Motivation

The motivation behind building Splitgraph is simple: advancements made in the last decade in software engineering and operations, as well as existing best practices, are mostly yet to make their way to data science and data engineering.

There are currently tens of thousands of open-source off-the-shelf services and libraries available, most of them well documented and with clear installation instructions. With Docker, those components can be packaged into self-contained images that can be dropped into any stack with little extra work required.

Instead of server fleets being configured manually, the rise of infrastructure-as-code has meant that whole clusters are now defined in version-controlled definition files and can be provisioned, scaled and reconfigured automatically.

Versioning and revision control is something that every software engineer knows about. Every change to code is tracked. Software builds are performed on isolated CI machines: there's a clear build process that avoids the "works on my machine" class of problems.

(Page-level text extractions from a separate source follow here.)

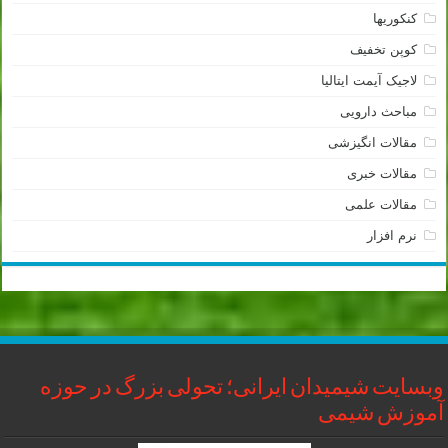
کنکوریها
کوپن تخفیف
لاجیک آیمت ایتالیا
مباحث دارویی
مقالات انگیزشی
مقالات خبری
مقالات علمی
نرم افزار
وبسایت شیمیدان ایرانی؛ تحولی بزرگ در حوزه
آموزش شیمی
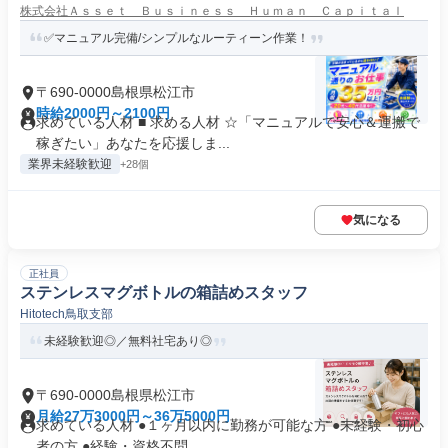
株式会社Ａｓｓｅｔ Ｂｕｓｉｎｅｓｓ Ｈｕｍａｎ Ｃａｐｉｔａｌ
✅マニュアル完備/シンプルなルーティーン作業！
〒690-0000島根県松江市
時給2000円～2100円
求めている人材 ■ 求める人材 ☆「マニュアルで安心＆運搬で
稼ぎたい」あなたを応援しま...
業界未経験歓迎
+28個
気になる
正社員
ステンレスマグボトルの箱詰めスタッフ
Hitotech鳥取支部
未経験歓迎◎／無料社宅あり◎
〒690-0000島根県松江市
月給27万3000円～36万5000円
求めている人材 ●１ヶ月以内に勤務が可能な方 ●未経験・初心
者の方 ●経験・資格不問 ...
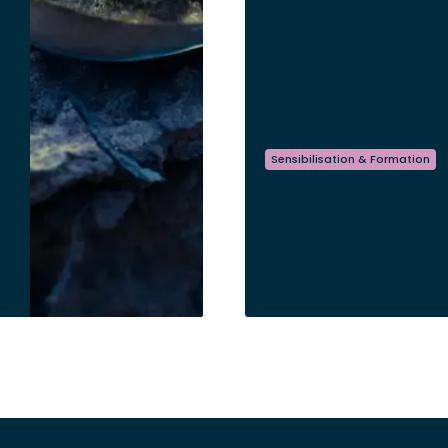
Sensibilisation & Formation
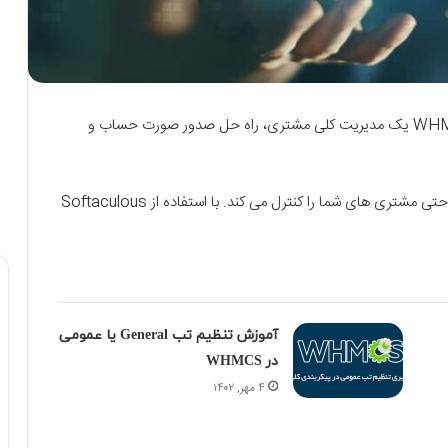
WHMCS یک مدیریت کلی مشتری، راه حل صدور صورت حساب و
WHMCS یک ابزار قدرتمند برای کسب و کار است که به راحتی مشتری های شما را کنترل می کند. با استفاده از Softaculous
آموزش تنظیم تب General یا عمومی
در WHMCS
۴ مهر, ۱۴۰۲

Finally, good tools that implement all of this enhance existing abstractions without breaking them. Any compiler, IDE or editor can benefit from Git, Mercurial or SVN without having to be aware of them. Any Unix application can be Dockerized and deployed without being recompiled to use Docker version of system calls.

When we started building Splitgraph in 2018, there was nothing around that hit all these points. Things are beginning to change and a lot of interesting tools are getting released to help data work. However, we still don't feel like any of them completely satisfy our vision. We list applications and services that are most similar to Splitgraph on our Frequently Asked Questions page.